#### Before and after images
--- START ---

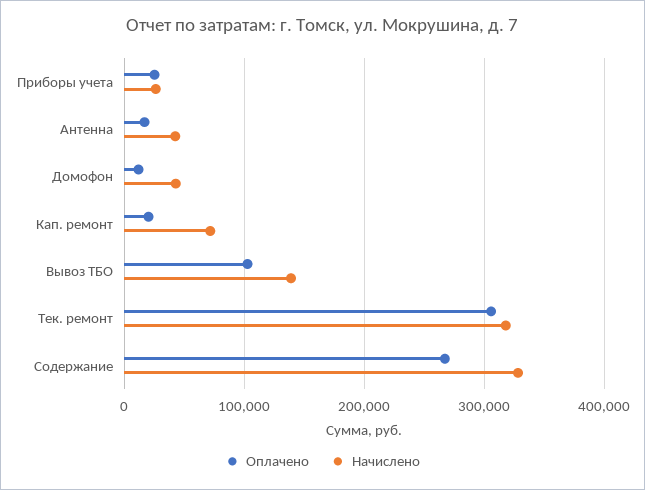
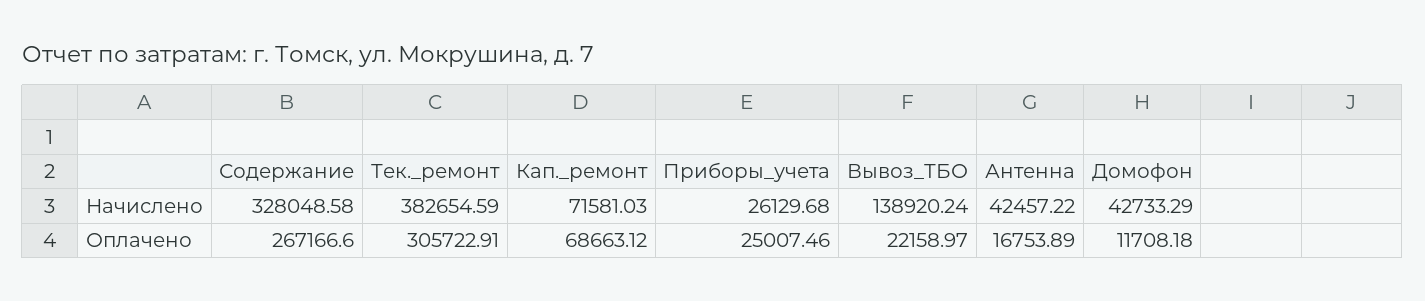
Оплачено, Кап. ремонт: 20000 -> 68663.12
Оплачено, Вывоз ТБО: 100000 -> 22158.97
Начислено, Тек. ремонт: 320000 -> 382654.59

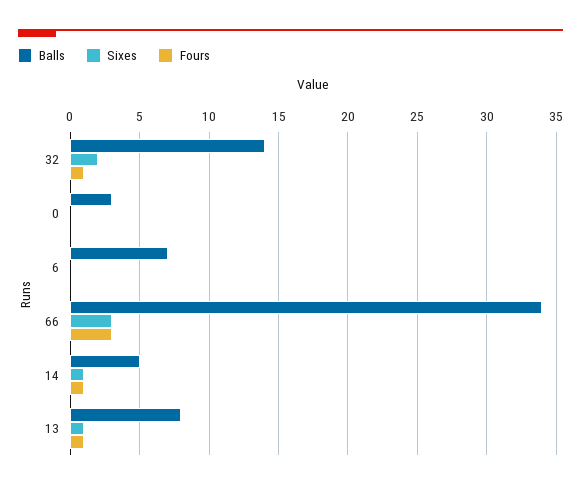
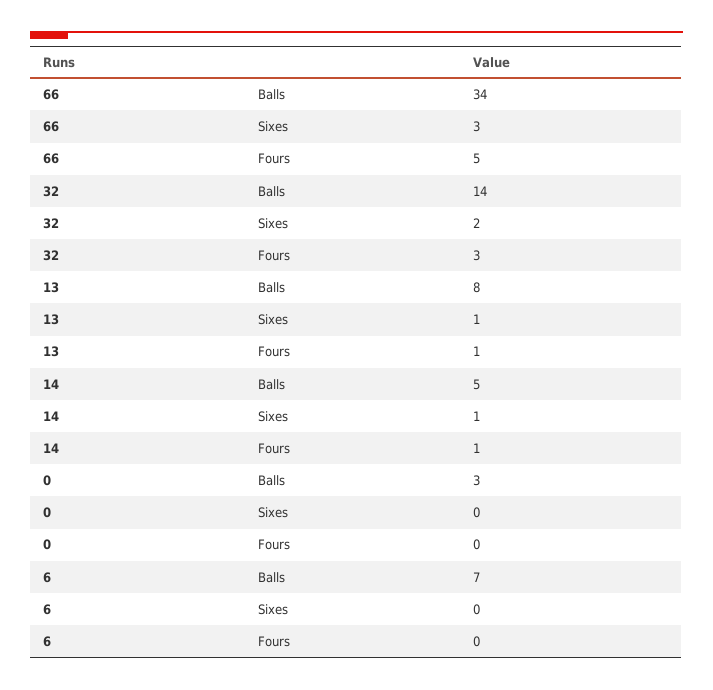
Fours, 32: 1 -> 3
Fours, 66: 3 -> 5

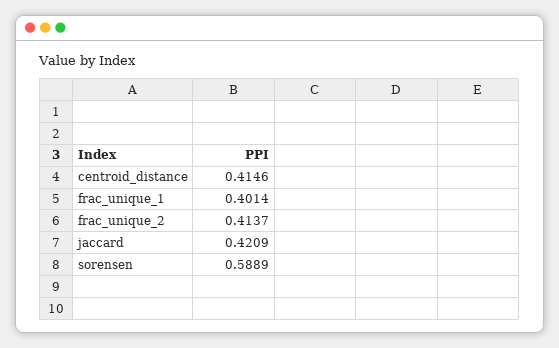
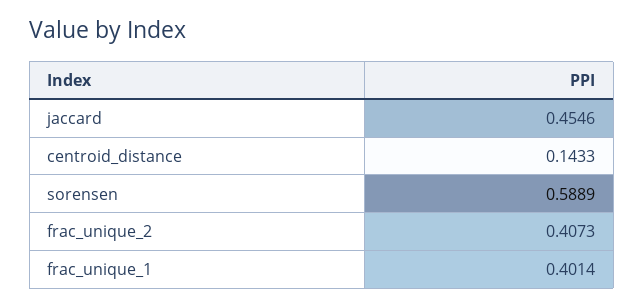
centroid_distance: 0.4146 -> 0.1433
frac_unique_2: 0.4137 -> 0.4073
jaccard: 0.4209 -> 0.4546

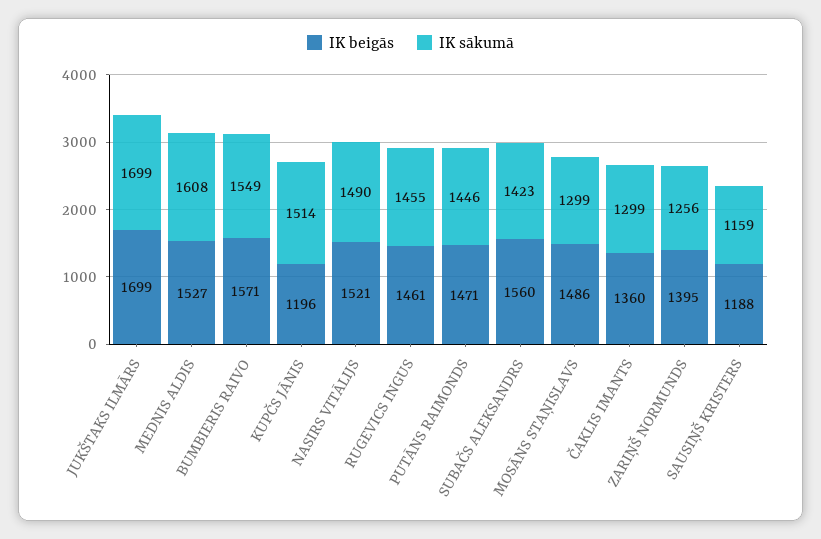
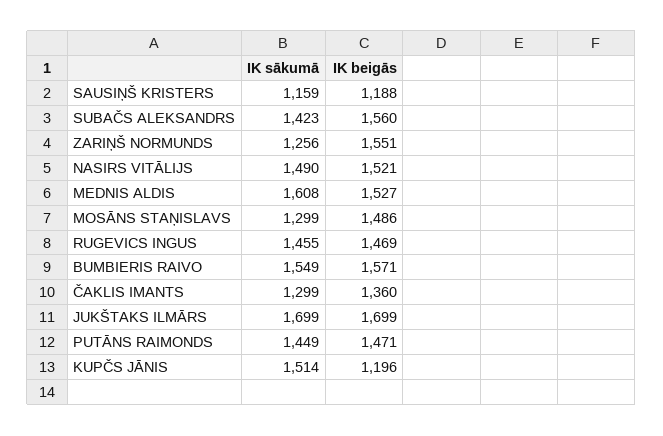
IK beigās, RUGEVICS INGUS: 1461 -> 1469
IK sākumā, PUTĀNS RAIMONDS: 1446 -> 1449
IK beigās, ZARIŅŠ NORMUNDS: 1395 -> 1551

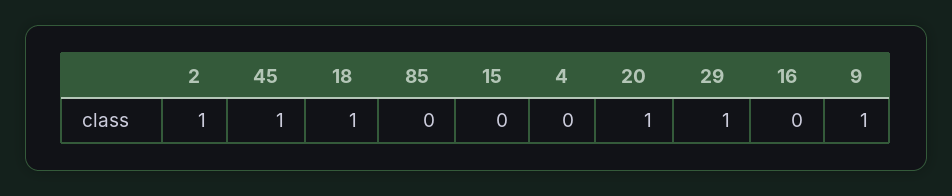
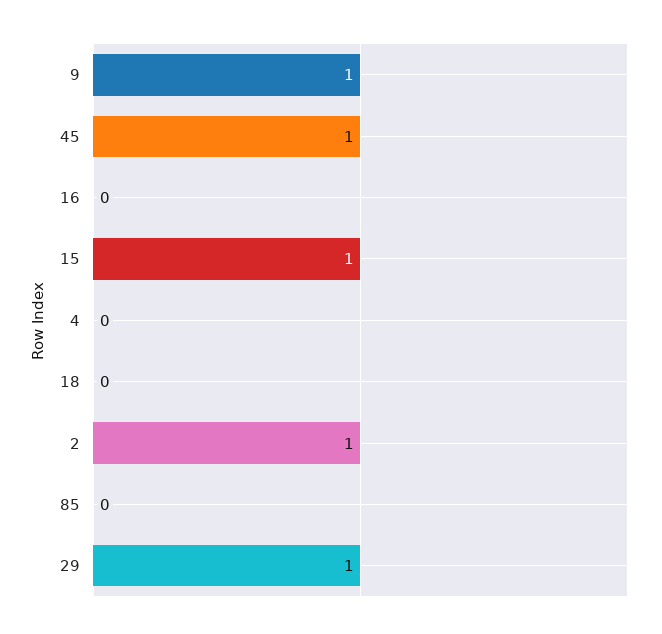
18: 1 -> 0
15: 0 -> 1
20: 1 -> none

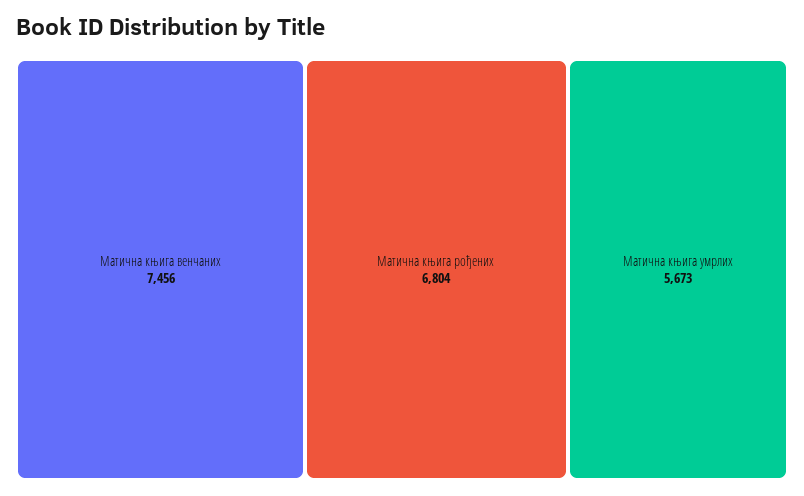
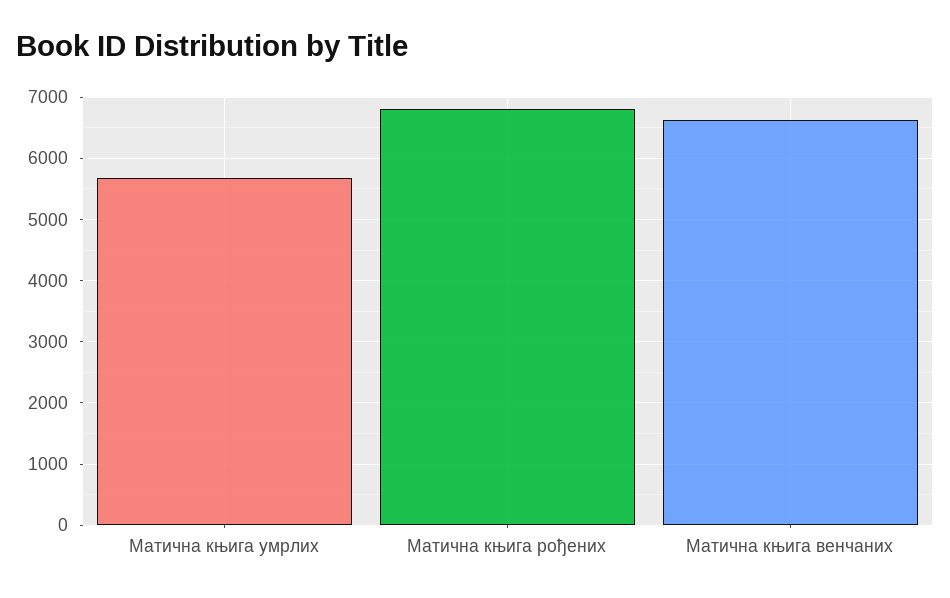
Матична књига венчаних: 7456 -> 6600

--- END ---

#### Exercise description
In the data above, find the line with "IK sākumā, PUTĀNS RAIMONDS: 1446 -> 1449" and repeat it and every line after it through the end, exactly; leave the pictures out.

#### Task solution
IK sākumā, PUTĀNS RAIMONDS: 1446 -> 1449
IK beigās, ZARIŅŠ NORMUNDS: 1395 -> 1551

18: 1 -> 0
15: 0 -> 1
20: 1 -> none

Матична књига венчаних: 7456 -> 6600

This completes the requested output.